The class 98’ athlete Elsa Fermbäck blew it out of the park with his run, taking over the leadership of the race. The best Italian athlete after the first run, Irene Curtoni, only managed to dethrone her teammate Peterlini from second place.
Slovenian Andreja Slokar, who qualified for the second run in 17th position, crossed the finish line with a 1.25-second advantage, taking over the lead of the race. Her impressive performance aided her to recover over twelve positions, beating athletes like Chiara Mair, Lena Dürr and Kristin Lysdahl. Even the surprise of the first run, Ana Bucik, was beaten by her teammate.
We expected Mikaela Shiffrin to go all-in, but she progressively lost her advantage over Slokar. She still managed to become the provisional leader with 69 hundredths of a second advantage over the Slovenian rookie. The American’s performance was enough to secure her a medal. Wendy Holdener, who placed third in the first run, lost all of her advantage, crossing the finish line in second place.

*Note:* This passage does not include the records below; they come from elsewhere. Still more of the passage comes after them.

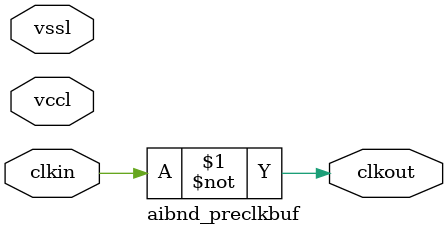
<source format=v>
module aibnd_preclkbuf(	// file.cleaned.mlir:2:3
  inout  vccl,	// file.cleaned.mlir:2:36
         vssl,	// file.cleaned.mlir:2:54
  input  clkin,	// file.cleaned.mlir:2:69
  output clkout	// file.cleaned.mlir:2:86
);

  assign clkout = ~clkin;	// file.cleaned.mlir:4:10, :5:5
endmodule


</source>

Slovakian superstar Petra Vlhova had a solid run, taking over the leadership with 98 hundredths of a second advantage over Shiffrin.
Katharina Liensberger proved that her performance in her first attempt wasn’t a fluke. Throughout her run, she continued to increase her lead over Vlhova. Crossing the line with a second of advantage, Liensberger earned Austria the first gold medal in the Women’s Slalom discipline since Marlies Schild (now Raich) in 2011. After over ten years of drought for the “Wunderteam”, Liensberger deservingly broke the taboo.

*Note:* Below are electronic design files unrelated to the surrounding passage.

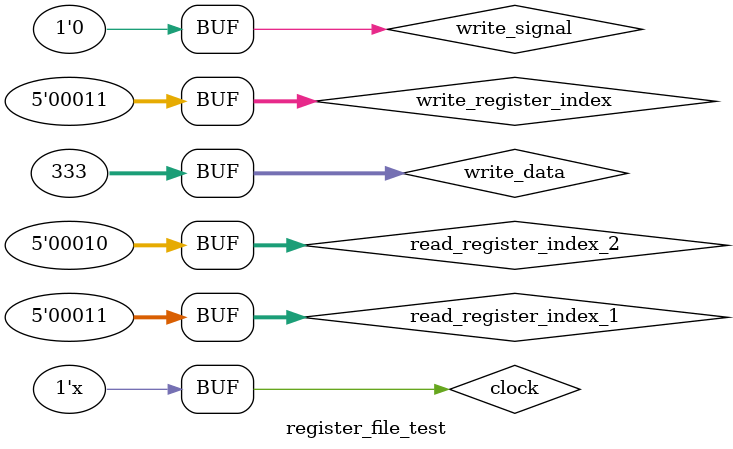
<source format=v>
`timescale 1ns / 1ps

module register_file_test;

	// Inputs
	reg [4:0] read_register_index_1;
	reg [4:0] read_register_index_2;
	reg [4:0] write_register_index;
	reg [31:0] write_data;
	reg write_signal;
	reg clock;

	// Outputs
	wire [31:0] read_data_1;
	wire [31:0] read_data_2;

	// Instantiate the Unit Under Test (UUT)
	register_file uut (
		.read_register_index_1(read_register_index_1), 
		.read_register_index_2(read_register_index_2), 
		.write_register_index(write_register_index), 
		.write_data(write_data), 
		.write_signal(write_signal), 
		.clock(clock), 
		.read_data_1(read_data_1), 
		.read_data_2(read_data_2)
	);

	initial
		begin
			clock = 0;
				
			read_register_index_1 = 1;
			read_register_index_2 = 2;
			write_register_index = 0;
			write_data = 333;
			write_signal = 1;
			#100
			read_register_index_1 = 1;
			read_register_index_2 = 2;
			write_register_index = 3;
			write_data = 333;
			write_signal = 0;
			#100
			read_register_index_1 = 1;
			read_register_index_2 = 2;
			write_register_index = 3;
			write_data = 333;
			write_signal = 1;
			#100
			read_register_index_1 = 3;
			read_register_index_2 = 2;
			write_register_index = 3;
			write_data = 333;
			write_signal = 0;
		end

	always #50 clock = ~clock;
      
endmodule

</source>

As the World Championships came to an end for the women, all eyes turn back to hunt for the World Cup overall title, which will resume a speed weekend in Val di Fassa.
Several questions surround the last part of the season. Can Lara Gut-Behrami maintain her momentum and go for the overall title? Will Vlhova find her second wind? How will Liensberger react to her new-found success? And what tricks does Shiffrin still have up her sleeve? These and many more questions will be answered in the last month of the season. Hold on for a wild ride.